Monday , December 23, 2024

Why PayPal Plans to Extend Its Fast-Growing Venmo Service Into Merchant Payments

Up to now, PayPal Holdings Inc.’s Venmo payments service has been strictly a mobile person-to-person product appealing largely to twenty-somethings, but within a year users will be able to pay with Venmo at PayPal merchants if the parent company’s plan works out as expected.

PayPal disclosed Wednesday in its quarterly earnings call that it will start piloting Venmo as a payments service for merchants some time before the end of the year. The test will take place with “selected PayPal merchants,” said Dan Schulman, PayPal’s chief executive, during the call.

By the end of 2016, “hopefully [Venmo merchant payments will] be fully rolled out so that any Venmo user can pay at pretty much almost any PayPal merchant location,” Schulman added. PayPal acquired Venmo in 2013 when it bought its parent and developer, Chicago-based Braintree.

The impetus behind Venmo’s expansion to merchant payments lies in the P2P service’s fast growth coupled with PayPal’s need to widen its transaction margins. Venmo processed $2.1 billion in payments in the third quarter, tripling its volume from the year-ago period. But for the most part, Venmo P2P transactions are free to the user. By making it available for merchant payments, the company can start realizing its ordinary transaction fees, Schulman said.

“This [expansion] provides even more value to Venmo customers and at the same time allows us to start the monetization of our Venmo asset,” he told stock analysts during Wednesday’s call. Pricing for the new service will be on par with the average fee, or take rate, PayPal collects on its existing merchant services. “That is the goal and objective that we have with similar take rates,” Schulman said. “No change in take rate.”

This is especially important now. Long known as a payments service for mid-size and smaller online merchants, PayPal has been signing up larger retailers that have the heft to negotiate lower rates. It is now accepted, for example, at 73 of the 100 largest U.S. online merchants, as ranked by Internet Retailer magazine.

“We are having more strategic conversations on a daily basis with the largest merchants than we have ever had before,” Schulman noted during the call. Recent signings include Macy’s, REI, and Symantec. Macy’s, indeed, will accept PayPal in its stores as well as online.

The campaign to enlist large retailers is taking a toll on PayPal’s average transaction fee. Its third-quarter take rate was 3.24%, down 16 basis points from the second quarter and 15 points from a year ago. Its transaction margin, while still relatively healthy, dropped nearly a full percentage point from a year ago, to 62.3%.
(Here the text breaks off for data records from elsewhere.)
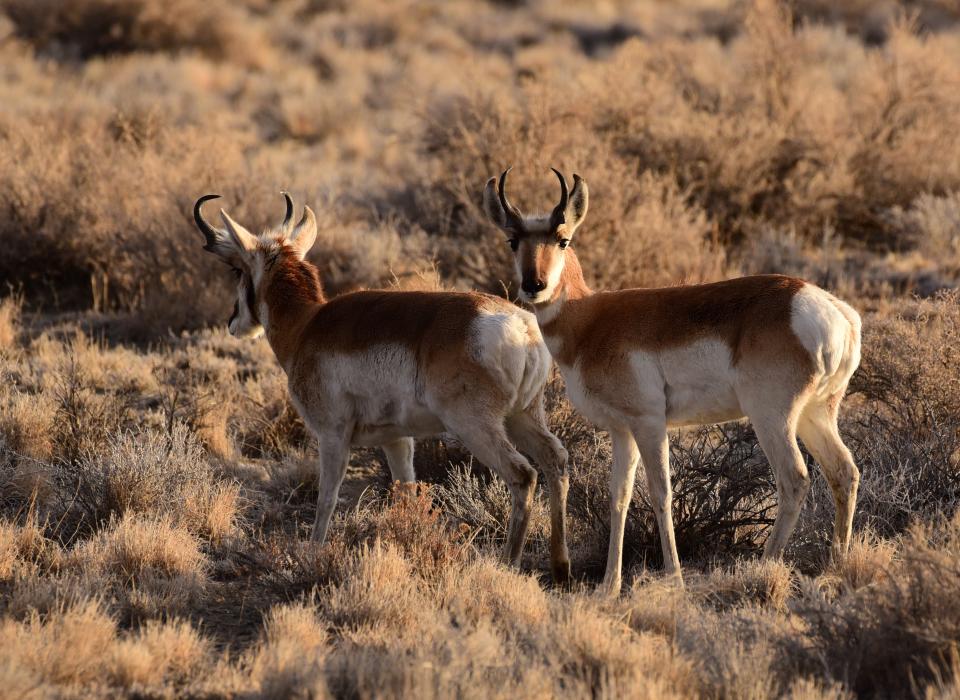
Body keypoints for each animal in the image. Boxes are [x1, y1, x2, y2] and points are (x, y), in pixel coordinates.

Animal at [195, 191, 568, 580]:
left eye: (236, 269)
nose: (233, 322)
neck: (308, 324)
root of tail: (520, 324)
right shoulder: (397, 440)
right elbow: (406, 493)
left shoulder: (333, 436)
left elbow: (327, 497)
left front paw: (312, 552)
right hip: (522, 417)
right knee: (556, 460)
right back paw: (560, 566)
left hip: (476, 427)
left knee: (523, 474)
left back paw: (508, 564)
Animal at [484, 168, 860, 592]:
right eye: (513, 240)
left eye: (563, 238)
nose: (534, 286)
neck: (591, 319)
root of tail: (831, 309)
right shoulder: (622, 430)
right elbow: (619, 497)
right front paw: (609, 586)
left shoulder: (650, 423)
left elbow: (660, 493)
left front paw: (675, 577)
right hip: (815, 416)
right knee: (844, 472)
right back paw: (835, 566)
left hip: (772, 418)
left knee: (794, 479)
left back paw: (763, 567)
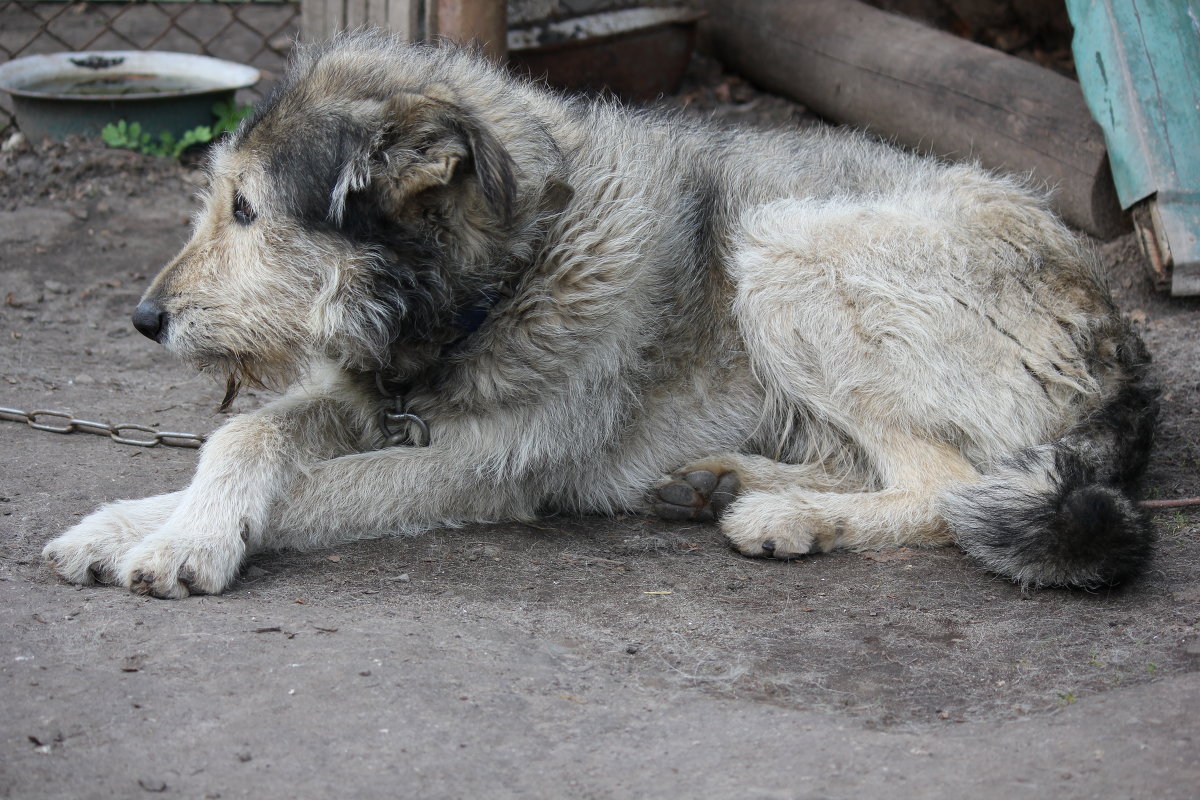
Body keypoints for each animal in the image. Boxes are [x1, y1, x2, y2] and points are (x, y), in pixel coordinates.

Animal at [44, 31, 1152, 597]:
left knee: (941, 485)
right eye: (217, 199)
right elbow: (246, 438)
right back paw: (721, 480)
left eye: (246, 211)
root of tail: (1124, 350)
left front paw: (182, 543)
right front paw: (129, 524)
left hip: (784, 243)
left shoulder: (473, 467)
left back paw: (784, 515)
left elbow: (310, 486)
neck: (504, 276)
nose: (143, 317)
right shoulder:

One growing factor affecting transaction cost is the expansion of the Braintree unit. Without reporting a number, PayPal said Braintree’s volume is expected to quadruple for the year from what it was two years ago, when it was acquired. But that growth also exerts pressure on margins because of the unit’s concentration in credit cards. Braintree’s cards-on-file base has grown from 56 million to 185 million in two years, according to PayPal.

“As Braintree becomes a greater percentage of our volume, the higher credit card mix results in increased transaction expense,” said John Rainey, PayPal’s chief financial officer, who also spoke during the earnings call.

PayPal reported strong growth in several closely watched areas. Its user count totaled 173 million active accounts, up from 169 million in the second quarter and from 157 million in the same quarter last year. The company has been adding accounts at a steady rate of about 4 million per quarter. Total payment volume was $69.7 billion, up from $67.5 billion in the second quarter and $58.3 billion a year ago.

Some 24% of that volume stems from mobile devices, up from 20% a year ago. Key to mobile growth for PayPal is the rollout of its One Touch technology, which it introduced earlier this year after it was developed by Braintree. The technology combats cart abandonment by allowing users to initiate transactions with a single click. Schulman reported half of the Internet Retailer 500 merchants, and 1 million merchants globally, have enabled One Touch, while 7 million consumer users worldwide have opted in for it.

PayPal is also providing technology for mobile transactions through Paydiant, a company it acquired earlier this year. Paydiant’s barcode-based system is the foundation for the CurrentC mobile-payments service from Merchant Customer Exchange LLC, a consortium of 40 major U.S. merchants.

Overall, PayPal generated 1.22 billion transactions for the quarter, up from 1.16 billion in the second quarter and from 972 million in the same period in 2014.